**Provided text**
= = =

Various image processing. techniques are developed to identify a particular object within the images and/or video frames. In one technique, a user manually identifies the particular object within the images and associates a particular textual tag with the particular object. As a result, each image having the particular textual tag is searchable within the data using the well known text searching algorithms. However, such image processing techniques needs significant human intervention to identify and locate the objects within the images.

In another technique, object specific information (e.g., color histogram, object shape, size and the like) is defined for a plurality of objects associated with a particular type (i.e., object type). If an image possesses or contains the same or similar object specific information, an object instance of the particular type is most likely present within the image. However, when an input image includes conditions such as varied luminance, different viewing angle, cluttered background, scale variation and among others, the specific information associated with the particular object is significantly varied, incomplete or unavailable. In addition, if the particular object is occluded or partly blocked within the input image, the present techniques cannot detect the particular object. The specific information generated for one object cannot be generalized or compared with the specific information for another object (e.g., a human face, a bicycle and the like). When the input image is processed, these techniques cannot identify objects that match a known object based on similarities in the object specific information.

Therefore, there is a need in the art for an improved method and apparatus for localizing objects within an image.

= = =

**Data extract**
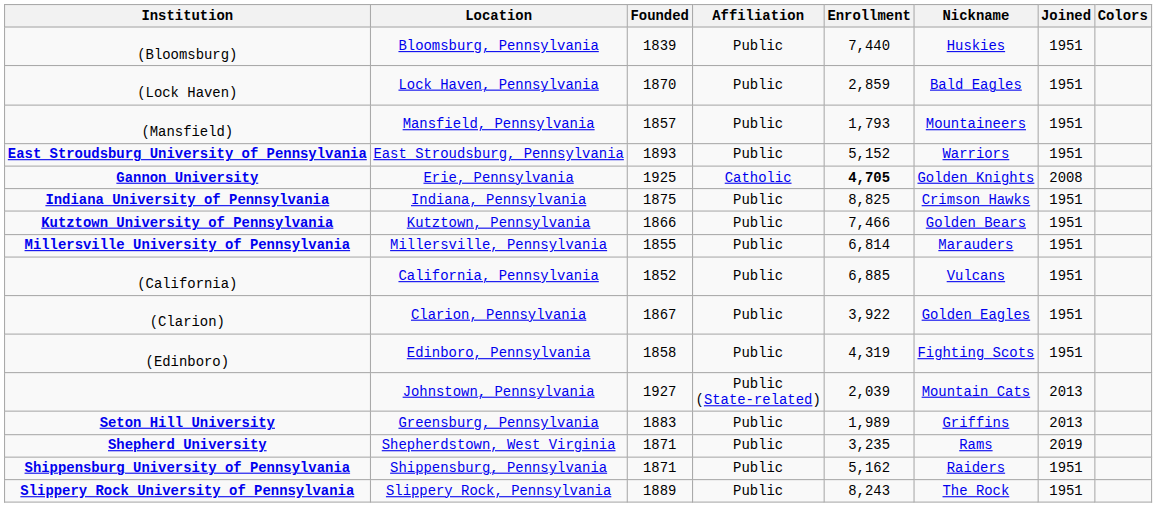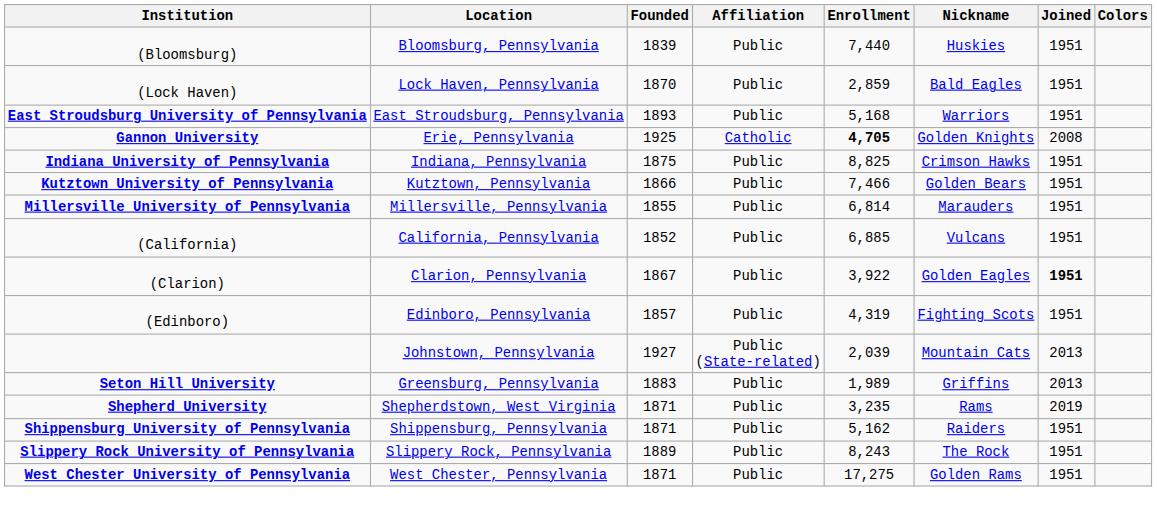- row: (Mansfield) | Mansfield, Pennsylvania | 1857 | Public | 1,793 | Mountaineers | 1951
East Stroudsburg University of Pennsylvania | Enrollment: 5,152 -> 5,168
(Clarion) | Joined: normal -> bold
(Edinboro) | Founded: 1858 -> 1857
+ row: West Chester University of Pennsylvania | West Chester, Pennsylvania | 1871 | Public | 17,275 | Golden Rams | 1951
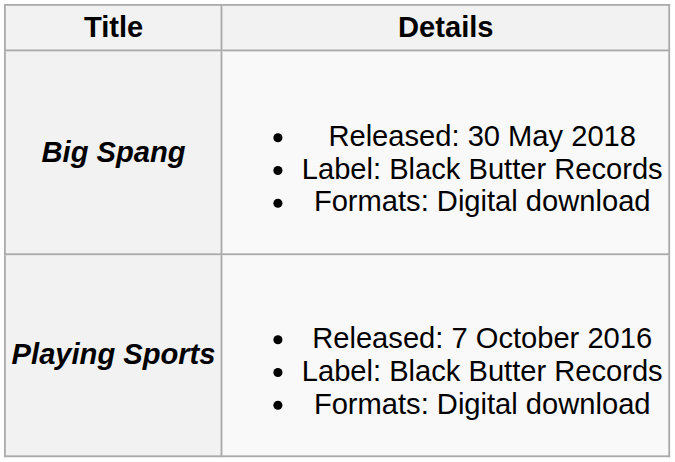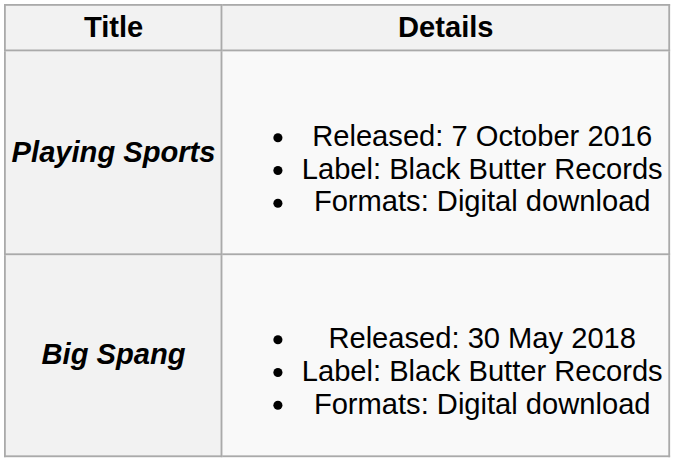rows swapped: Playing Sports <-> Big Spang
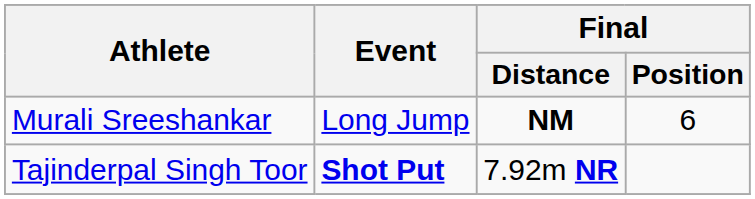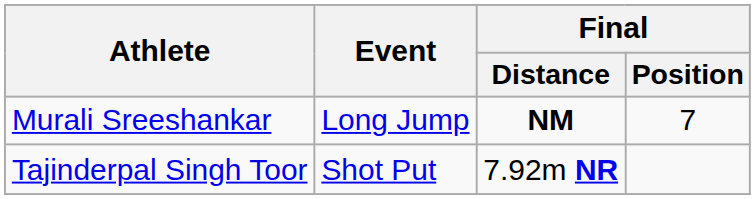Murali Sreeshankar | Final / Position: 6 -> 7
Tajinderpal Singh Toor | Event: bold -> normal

= = =

**Task to complete**
Continue the passage on locating objects within images, picking up after its final sentence.

**Exercise response**
SUMMARY

Various embodiments of the present disclosure comprise a method and apparatus for localizing objects within an image. In one embodiment, a computer implemented method for localizing objects within an image comprises accessing at least one object model representing visual word distributions of at least one training object within training images, detecting whether an image comprises at least one object based on the at least one object model, identifying at least one region of the image that corresponds with the at least one detected object and is associated with a minimal dissimilarity between the visual word distribution of the at least one detected object and a visual word distribution of the at least one region and coupling the at least one region with indicia of location of the at least one detected object.

BRIEF DESCRIPTION OF THE DRAWINGS

So that the manner in which the above recited features of the present invention can be understood in detail, a more particular description of the invention, briefly summarized above, may be had by reference to embodiments, some of which are illustrated in the appended drawings. It is to be noted, however, that the appended drawings illustrate only typical embodiments of this invention and are therefore not to be considered limiting of its scope; for the invention may admit to other equally effective embodiments.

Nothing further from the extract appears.